[WHAT THIS TASK INVOLVES]: According to the text on the Wodzicki residue below, on what does the residue vanish?

[TEXT UNDER STUDY]:
1. Definition and Local Formula

Let $M$ be a compact $d$-dimensional Riemannian manifold without boundary. For a classical pseudodifferential operator $P$ of order $-d$, the full symbol in local coordinates $(x, \xi)$ admits an asymptotic expansion: $$\sigma(P)(x,\xi) \sim \sum_{j=0}^{\infty} \sigma_{-d-j}(P)(x,\xi),$$ with $\sigma_{-d-j}(P)$ homogeneous of degree $-d-j$ in $\xi$ for $|\xi|\ge1$.

The Wodzicki residue is given by

$$\mathrm{Res}_W(P) := \frac{1}{(2\pi)^d} \int_M \int_{|\xi|=1} \sigma_{-d}(P)(x,\xi)\;dS(\xi)\;dx,$$

where $dS(\xi)$ is the surface measure on the unit sphere in $T^*_xM$.

Key properties:

• $\mathrm{Res}_W$ vanishes on commutators: $\mathrm{Res}_W([A,B])=0$.
• It is the unique trace (up to normalization) on the algebra of classical pseudodifferential operators of order $-d$ (Kalton et al., 2012).

2. Extensions Beyond Compact Manifolds

For operators acting on $\mathbb{R}^d$ with total symbol $p(x,\xi)$ compactly supported in $x$, define for $n\in\mathbb{N}$: $$\mathrm{Res}_n(P) := d \int_{|\xi|\le n^{1/d}} \int_{\mathbb{R}^d} p(x,\xi)\;dx\,d\xi,$$ which satisfies the asymptotic

$$\mathrm{Res}_n(P) = \mathrm{Res}_W(P) \log n + O(1).$$

Thus, the sequence $\{\mathrm{Res}_n(P)\}_{n\ge1}$ defines an equivalence class in $\ell^\infty / c_0$, and for classical compactly supported symbols, this residue reduces to the constant class associated to $\mathrm{Res}_W(P)$ (Kalton et al., 2012).

If the symbol is non-classical, the residue can yield non-constant elements in $\ell^\infty/c_0$, signaling new phenomena in trace theory.

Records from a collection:
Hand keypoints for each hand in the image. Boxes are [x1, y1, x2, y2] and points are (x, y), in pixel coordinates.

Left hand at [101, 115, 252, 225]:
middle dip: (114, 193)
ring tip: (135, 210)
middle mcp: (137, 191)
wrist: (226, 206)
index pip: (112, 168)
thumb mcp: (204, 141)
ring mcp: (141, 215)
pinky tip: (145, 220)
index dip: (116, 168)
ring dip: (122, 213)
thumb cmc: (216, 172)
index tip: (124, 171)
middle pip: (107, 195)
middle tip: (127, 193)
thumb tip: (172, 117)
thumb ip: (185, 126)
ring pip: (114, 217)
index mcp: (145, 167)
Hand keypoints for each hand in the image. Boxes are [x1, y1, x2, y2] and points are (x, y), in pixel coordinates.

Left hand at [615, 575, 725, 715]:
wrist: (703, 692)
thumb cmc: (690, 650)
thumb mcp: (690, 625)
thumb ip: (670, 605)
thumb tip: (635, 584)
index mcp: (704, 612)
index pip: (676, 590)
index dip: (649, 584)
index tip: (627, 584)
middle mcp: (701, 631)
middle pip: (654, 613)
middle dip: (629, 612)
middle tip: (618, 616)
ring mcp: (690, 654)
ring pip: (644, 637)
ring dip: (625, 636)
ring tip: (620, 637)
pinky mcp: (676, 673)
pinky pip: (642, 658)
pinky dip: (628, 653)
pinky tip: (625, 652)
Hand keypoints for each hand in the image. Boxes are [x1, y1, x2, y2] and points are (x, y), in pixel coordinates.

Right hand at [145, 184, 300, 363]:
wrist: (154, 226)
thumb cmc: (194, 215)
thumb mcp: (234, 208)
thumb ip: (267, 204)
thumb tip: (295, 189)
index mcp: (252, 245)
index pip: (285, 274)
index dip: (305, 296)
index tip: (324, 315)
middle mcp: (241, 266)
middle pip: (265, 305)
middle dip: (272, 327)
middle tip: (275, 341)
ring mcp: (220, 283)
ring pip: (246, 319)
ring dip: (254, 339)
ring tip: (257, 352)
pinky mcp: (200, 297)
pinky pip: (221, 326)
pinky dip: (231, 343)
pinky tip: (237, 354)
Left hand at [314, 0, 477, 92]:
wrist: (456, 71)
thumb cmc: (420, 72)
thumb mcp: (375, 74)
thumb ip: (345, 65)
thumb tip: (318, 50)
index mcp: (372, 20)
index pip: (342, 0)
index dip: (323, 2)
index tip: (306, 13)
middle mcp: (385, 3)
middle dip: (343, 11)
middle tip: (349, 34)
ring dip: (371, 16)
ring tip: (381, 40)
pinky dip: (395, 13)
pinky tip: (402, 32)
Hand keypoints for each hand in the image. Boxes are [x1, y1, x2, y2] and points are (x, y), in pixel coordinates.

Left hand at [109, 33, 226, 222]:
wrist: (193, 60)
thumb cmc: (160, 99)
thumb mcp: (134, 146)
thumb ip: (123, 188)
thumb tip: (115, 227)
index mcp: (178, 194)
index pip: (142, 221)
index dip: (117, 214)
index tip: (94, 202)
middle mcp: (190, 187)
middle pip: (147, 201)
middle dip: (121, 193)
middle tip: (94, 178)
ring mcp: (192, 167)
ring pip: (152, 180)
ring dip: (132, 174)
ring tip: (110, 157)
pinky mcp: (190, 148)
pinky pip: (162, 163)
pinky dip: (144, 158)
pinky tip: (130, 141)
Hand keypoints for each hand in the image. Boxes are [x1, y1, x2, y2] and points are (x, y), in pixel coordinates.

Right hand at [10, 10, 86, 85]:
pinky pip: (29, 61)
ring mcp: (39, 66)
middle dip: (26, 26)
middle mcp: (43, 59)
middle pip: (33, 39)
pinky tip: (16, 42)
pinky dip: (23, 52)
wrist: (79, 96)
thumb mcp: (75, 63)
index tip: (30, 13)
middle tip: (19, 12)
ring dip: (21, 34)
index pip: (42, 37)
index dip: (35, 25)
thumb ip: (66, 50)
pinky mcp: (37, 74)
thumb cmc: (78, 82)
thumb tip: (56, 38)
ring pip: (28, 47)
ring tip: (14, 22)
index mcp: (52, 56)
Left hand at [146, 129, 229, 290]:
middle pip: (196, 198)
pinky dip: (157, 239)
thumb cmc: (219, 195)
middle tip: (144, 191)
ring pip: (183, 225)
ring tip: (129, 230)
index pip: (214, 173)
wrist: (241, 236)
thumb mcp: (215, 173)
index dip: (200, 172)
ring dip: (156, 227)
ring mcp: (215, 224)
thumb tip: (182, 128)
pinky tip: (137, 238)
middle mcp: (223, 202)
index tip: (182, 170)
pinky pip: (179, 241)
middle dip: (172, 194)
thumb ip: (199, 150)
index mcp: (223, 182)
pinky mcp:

[ANSWER BOX]: It vanishes on commutators.